Though you might imagine benefits from making government do what they do faster, louder, and with fewer people, you can also imagine the limits to this “solution.” As manufacturing occurs mostly in the private sector and government mostly consists of services, government productivity will lag behind that of the general economy no matter which party is in power.

3. Hyper-accountability. Open-records acts, open-meeting laws, public fora, etc., are a result of taxpayers’ correct wish for transparency in government. It’s hard to say demands for transparency could in any way be called “extreme.” The more transparency the better, save that we understand the CIA must do some secret stuff.

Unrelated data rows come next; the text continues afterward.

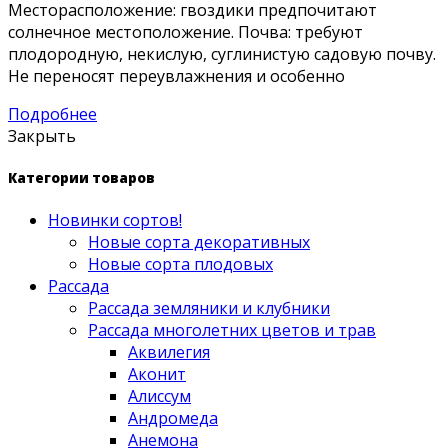
Месторасположение: гвоздики предпочитают
солнечное местоположение. Почва: требуют
плодородную, некислую, суглинистую садовую почву.
Не переносят переувлажнения и особенно
Подробнее
Закрыть
Категории товаров
Новинки сортов!
Новые сорта декоративных
Новые сорта плодовых
Рассада
Рассада земляники и клубники
Рассада многолетних цветов и трав
Аквилегия
Аконит
Алиссум
Андромеда
Анемона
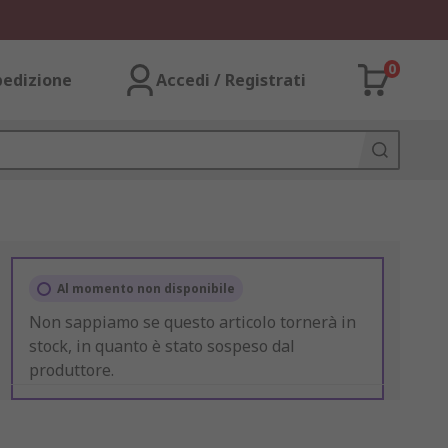
0
pedizione
Accedi / Registrati
Al momento non disponibile
Non sappiamo se questo articolo tornerà in
stock, in quanto è stato sospeso dal
produttore.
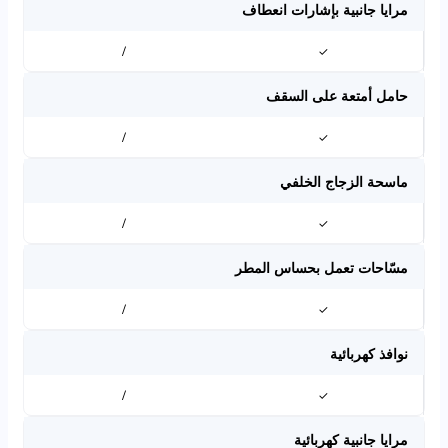
مرايا جانبية بإشارات انعطاف
/
✓
حامل أمتعة على السقف
/
✓
ماسحة الزجاج الخلفي
/
✓
مسّاحات تعمل بحساس المطر
/
✓
نوافذ كهربائية
/
✓
مرايا جانبية كهربائية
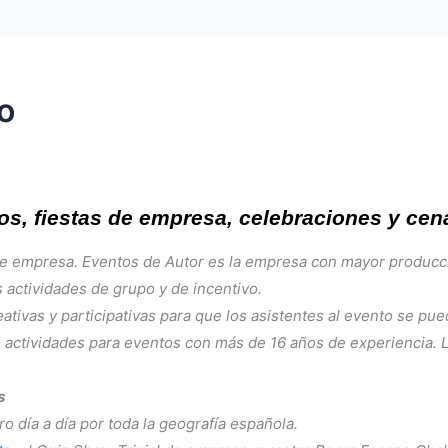
o
s, fiestas de empresa, celebraciones y cena
 de empresa. Eventos de Autor es la empresa con mayor producci
 actividades de grupo y de incentivo.
ativas y participativas para que los asistentes al evento se pue
e actividades para eventos con más de 16 años de experiencia.
s
o día a día por toda la geografía española.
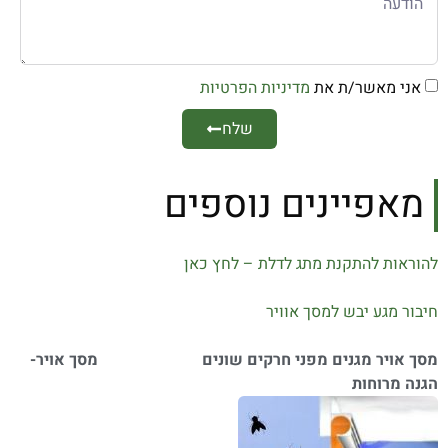
אני מאשר/ת את
מדיניות הפרטיות
שלח
מאפיינים נוספים
להוראות להתקנת מתג לדלת – לחץ כאן
חיבור מגע יבש למסך אוויר
מסך אויר מגנים מפני חרקים שונים מסך אויר-
הגנה מרוחות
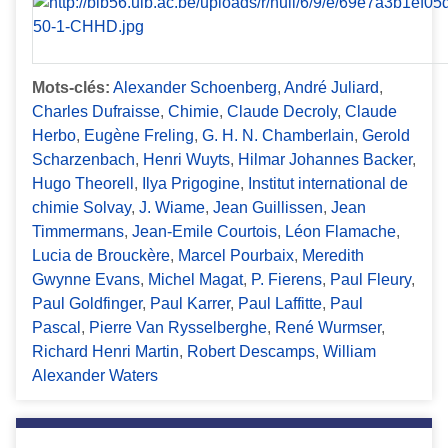
Mots-clés:
Alexander Schoenberg
,
André Juliard
,
Charles Dufraisse
,
Chimie
,
Claude Decroly
,
Claude
Herbo
,
Eugène Freling
,
G. H. N. Chamberlain
,
Gerold
Scharzenbach
,
Henri Wuyts
,
Hilmar Johannes Backer
,
Hugo Theorell
,
Ilya Prigogine
,
Institut international de
chimie Solvay
,
J. Wiame
,
Jean Guillissen
,
Jean
Timmermans
,
Jean-Emile Courtois
,
Léon Flamache
,
Lucia de Brouckère
,
Marcel Pourbaix
,
Meredith
Gwynne Evans
,
Michel Magat
,
P. Fierens
,
Paul Fleury
,
Paul Goldfinger
,
Paul Karrer
,
Paul Laffitte
,
Paul
Pascal
,
Pierre Van Rysselberghe
,
René Wurmser
,
Richard Henri Martin
,
Robert Descamps
,
William
Alexander Waters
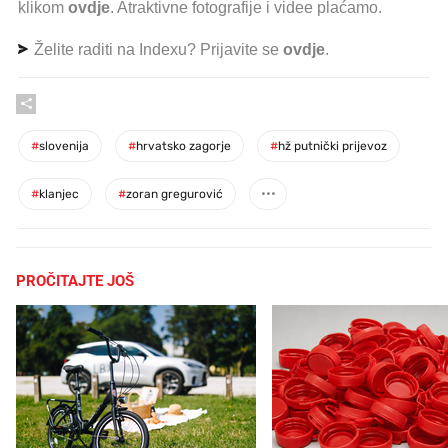
klikom
ovdje
. Atraktivne fotografije i videe plaćamo.
Želite raditi na Indexu? Prijavite se
ovdje
.
#
slovenija
#
hrvatsko zagorje
#
hž putnički prijevoz
#
klanjec
#
zoran gregurović
PROČITAJTE JOŠ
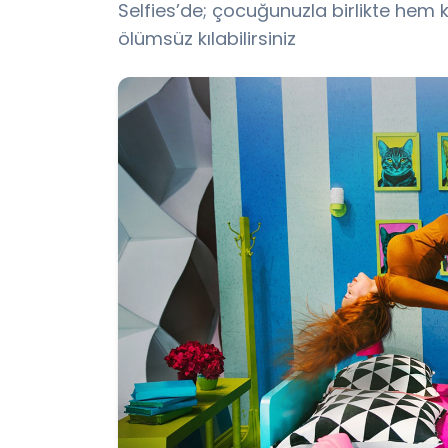
Selfies’de; çocuğunuzla birlikte hem k
ölümsüz kılabilirsiniz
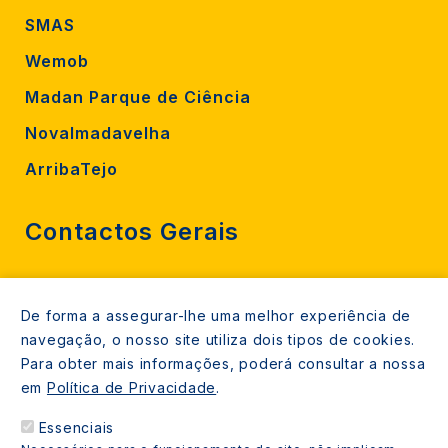
SMAS
Wemob
Madan Parque de Ciência
Novalmadavelha
ArribaTejo
Contactos Gerais
212 724 000
De forma a assegurar-lhe uma melhor experiência de
800206770 (gratuito rede fixa)
navegação, o nosso site utiliza dois tipos de cookies.
Contacte-nos
Para obter mais informações, poderá consultar a nossa
em
Política de Privacidade
.
Espaços de atendimento
Essenciais
Livro Amarelo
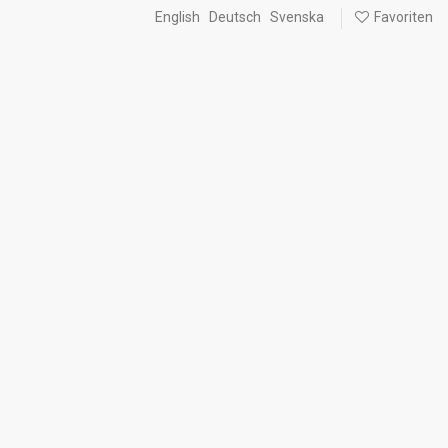
English
Deutsch
Svenska
Favoriten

The consequences, though, can seem extreme.  An example: One public agency takes no less than six days to clear and issue a single piece of correspondence – a simple letter! – because experts in several regulatory areas must put in their 2¢ to ensure the letter meets all rules for open and fair treatment of constituents.

Painted in that light, such hyper-accountability looks ridiculous. Industry is not the only sector that can be called over-regulated! And citizens need as much transparency from industry as we do from government. The difference is the many lobbyists (and legislators) paid big bucks to decry industry regulation. No one has a motive to crusade for fewer restrictions on government.


As a result, industry gets apparent efficiencies. I stress “apparent” because many are gained only at the expense of needed transparency. Government then appears to suffer in efficiency comparisons.

I am not denying that there are real inefficiencies in government, some quite egregious. My point is that, as in so many other areas, appearances deceive. Things are not always as they seem, and in this case many apparent government inefficiencies are not matters of reality or of fault.

[1] that people would use and pay for if government did not provide it.

[2] i.e., not as a cover for putting commissions into the pockets of brokers, as would happen under social security privatization, or for raising prices at will and doing away with consumer protections, all of which leave taxpayers effectively paying more and getting less than they did before privatization.